Wapner received the star three days before his 90th birthday and one day before an episode of “The People’s Court” airs where he returns to preside over what was described as “a special case” in honor of his 90th birthday.

Receiving the star “is the culmination of a long career,” he said. “It’s something I always thought about, but never thought I would accomplish,” Wapner told City News Service after the ceremony.

A 1989 poll conducted for The Washington Post found that 54 percent of the 1,005 randomly selected adults could identify Wapner as the judge on “The People’s Court,” while 9 percent knew that William H. Rehnquist was then the chief justice of the United States.

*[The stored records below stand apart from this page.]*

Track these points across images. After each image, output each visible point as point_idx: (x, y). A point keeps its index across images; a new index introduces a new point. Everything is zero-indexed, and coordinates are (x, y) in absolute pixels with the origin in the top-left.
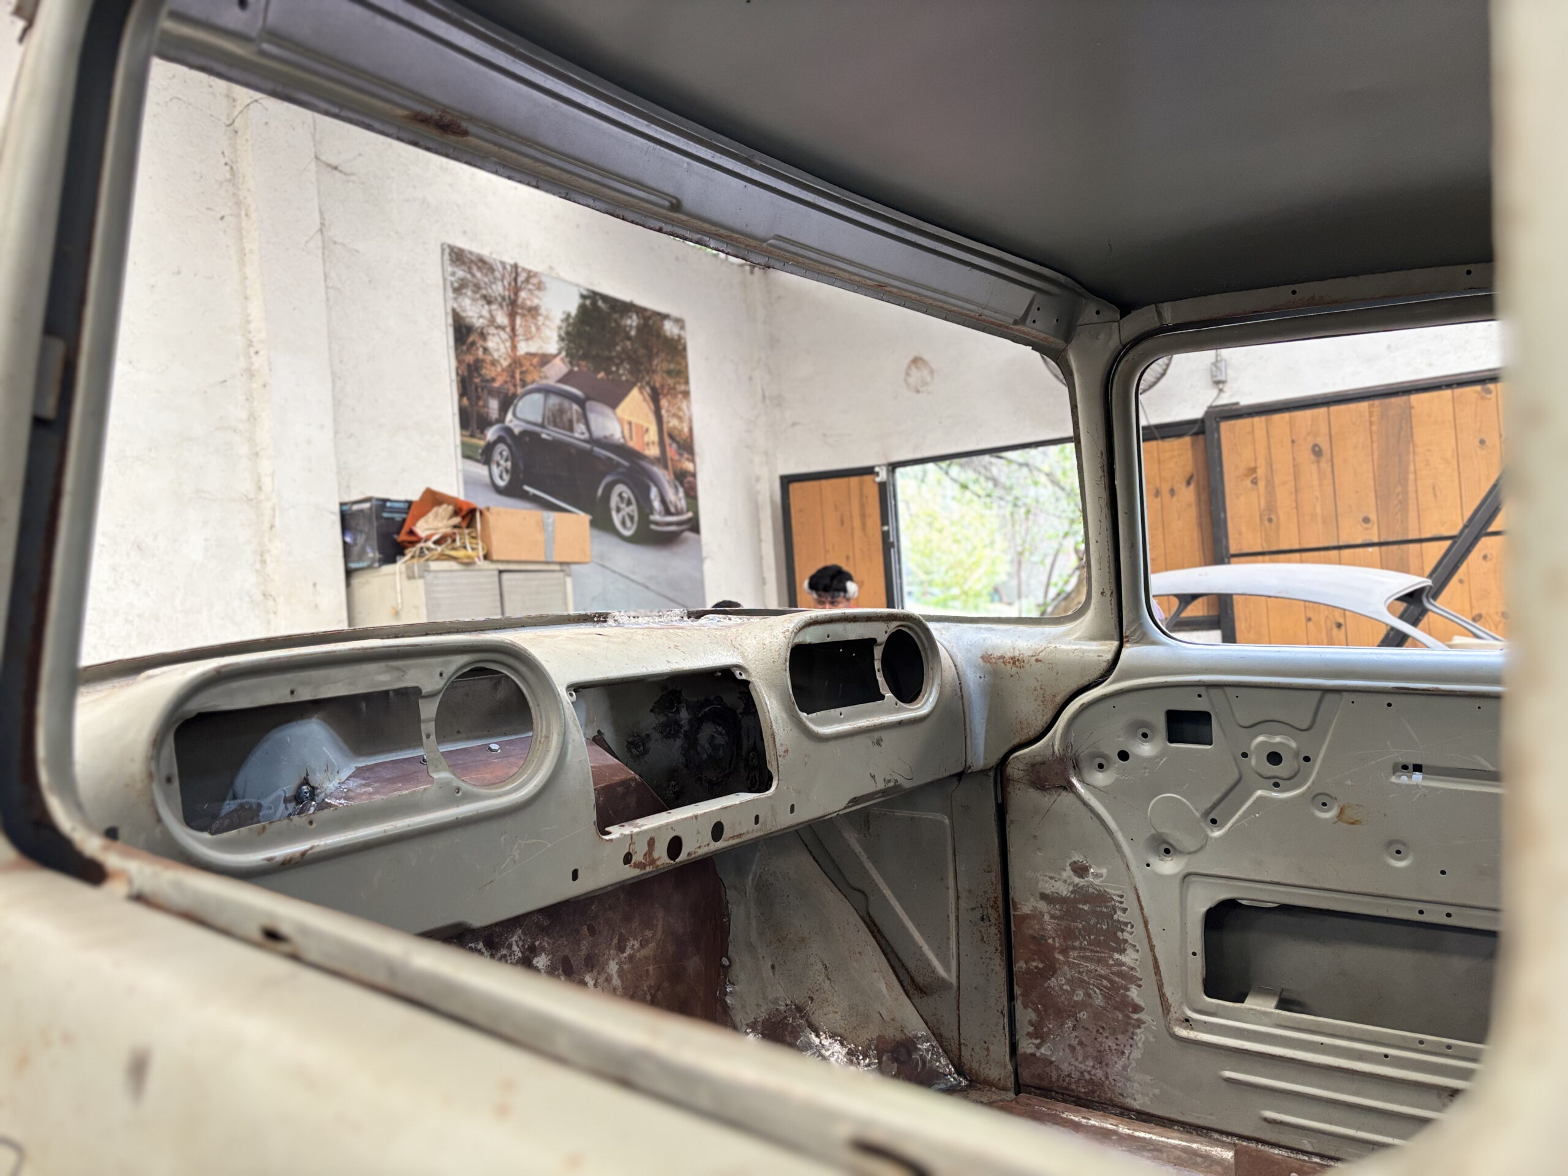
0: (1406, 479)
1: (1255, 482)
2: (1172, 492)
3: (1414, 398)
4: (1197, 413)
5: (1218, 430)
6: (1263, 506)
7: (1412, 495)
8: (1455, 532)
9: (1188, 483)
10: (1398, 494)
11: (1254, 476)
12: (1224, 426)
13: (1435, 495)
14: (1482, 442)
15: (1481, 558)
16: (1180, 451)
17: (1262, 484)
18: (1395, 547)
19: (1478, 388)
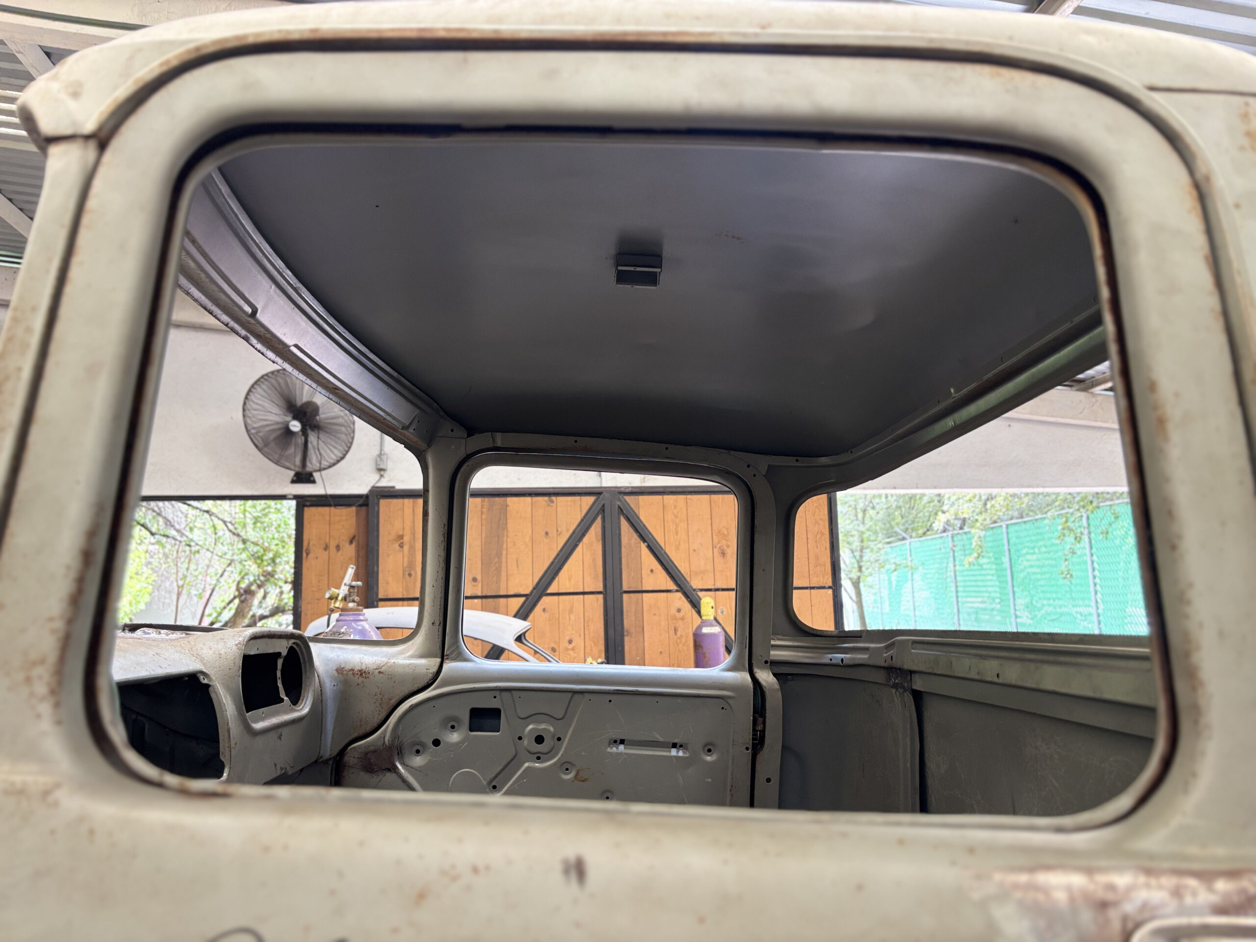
0: (501, 554)
1: (401, 546)
2: (338, 548)
3: (510, 500)
4: (363, 490)
5: (378, 504)
6: (406, 564)
7: (504, 564)
8: (527, 592)
9: (351, 542)
10: (495, 563)
11: (402, 541)
12: (383, 502)
13: (518, 566)
14: (547, 533)
15: (542, 610)
16: (346, 518)
17: (406, 548)
18: (491, 600)
19: (546, 498)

“Judge Wapner has more influence on people’s lives than any of the Supreme Court justices you could mention and if you look back in time, really just about anybody in the law,” Levin said.

“He really touched a chord with people and had a huge impact on having people understand something that was very mysterious. What he did was just a gigantic enduring feat.”

Born Nov. 15, 1919, in Los Angeles, Wapner graduated from Hollywood High School in 1937 and received a bachelor’s degree in philosophy from USC in 1941.

Wapner served in the U.S. Army during World War II, rising to the rank of first lieutenant and earning three Battle Stars, the Bronze Star for Bravery and a Purple Heart.

Wapner received a law degree from USC in 1948 and entered private practice the next year.

Gov. Edmund G. (Pat) Brown appointed Wapner to the Los Angeles Municipal Court in 1961 and the Los Angeles County Superior Court in 1963.

Wapner’s fame from “The People’s Court” led to his speaking at Harvard Law School and Yale University.

Wapner also gained a measure of immortality from references in the 1988 best picture Oscar winner “Rain Man,” whose title character Raymond Babbitt (Dustin Hoffman) was addicted to “The People’s Court.”

“Ten minutes to Wapner” became a trademark line from the film.

Wapner his survived by his wife of 70 years, Mickey, and three children. Services were not announced.